Robert Woods is an American football wide receiver for the Los Angeles Rams of the National Football League (NFL). He played college football at USC, where he was recognized as a consensus All-American. He was drafted by the Buffalo Bills in the second round of the 2013 NFL Draft. On March 9, 2017, after four seasons with the Bills, Woods was signed by the Los Angeles Rams to a five-year contract.
Woods has enjoyed a high level of success with the Rams. He finished his first season with 56 receptions for a career-high 781 receiving yards and five touchdown receptions. His second season saw his productivity increase even more as he finished the 2018 season with 86 receptions for 1,219 receiving yards and six receiving touchdowns.
Harold Baines is an American former Major League Baseball designated hitter and right fielder with the Chicago White Sox, Texas Rangers, Oakland Athletics, Baltimore Orioles and Cleveland Indians between 1980 and 2001. Baines batted and threw left-handed. He is best known for his three stints with the Chicago White Sox, a team he coached with until 2015, before moving into a role of team ambassador and spring training instructor.
Baines ranked seventh in AL history in games played (2,830) and tenth in runs batted in (1,628) upon his retirement. Noted as well for his power hitting in clutch situations, he is tied for seventh in AL history in grand slams (13), fourth in three home run games (3), and tied for seventh in major league history in walk-off home runs (10).
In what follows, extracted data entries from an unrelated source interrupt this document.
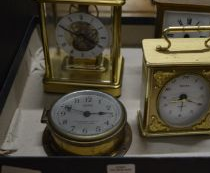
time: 2:48
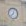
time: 12:37
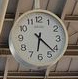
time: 6:22
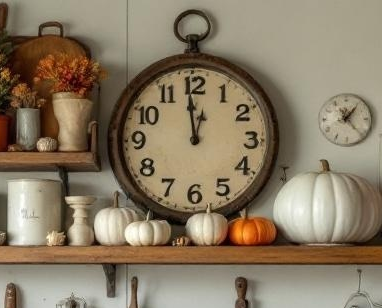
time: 11:59
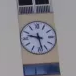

Baines batted over .300 eight times and hit .324 in 31 career postseason games, topping the .350 mark in five separate series.
A six-time All-Star, he led the AL in slugging average in 1984. He held the White Sox team record for career home runs from 1987 until Carlton Fisk passed him in 1990; his eventual total of 221 remains the club record for left-handed hitters, as do his 981 RBI and 585 extra base hits with the team. His 1,652 games as a designated hitter are a major league record, and he held the mark for career home runs as a DH (236) until Edgar Martínez passed him in 2004. He also led the major leagues in hits as a DH (1,688) until the mark was surpassed by David Ortiz on July 10, 2013.
Harold Baines is a member of the 2019 Hall of Fame class; he was elected to the Baseball Hall of Fame on December 9, 2018, by the Today's Game Era Committee.